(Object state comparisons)
====================

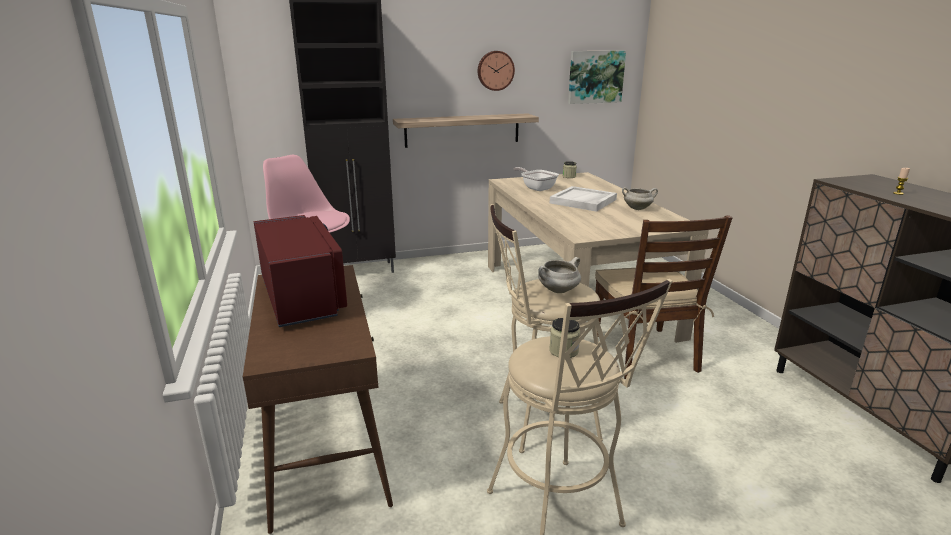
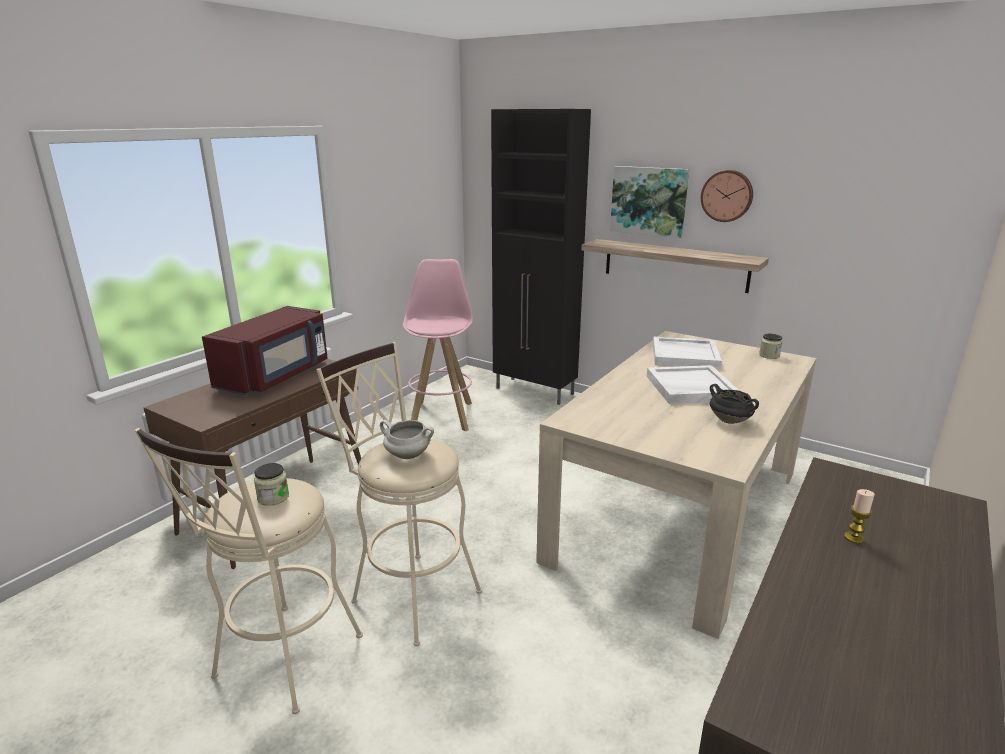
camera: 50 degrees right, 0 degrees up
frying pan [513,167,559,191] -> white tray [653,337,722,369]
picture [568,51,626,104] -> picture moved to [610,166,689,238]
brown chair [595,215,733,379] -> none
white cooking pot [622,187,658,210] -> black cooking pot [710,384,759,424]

====================

Leave out the pictures and copy every record above exactly.

- **Exercise response**
camera: 50 degrees right, 0 degrees up
frying pan [513,167,559,191] -> white tray [653,337,722,369]
picture [568,51,626,104] -> picture moved to [610,166,689,238]
brown chair [595,215,733,379] -> none
white cooking pot [622,187,658,210] -> black cooking pot [710,384,759,424]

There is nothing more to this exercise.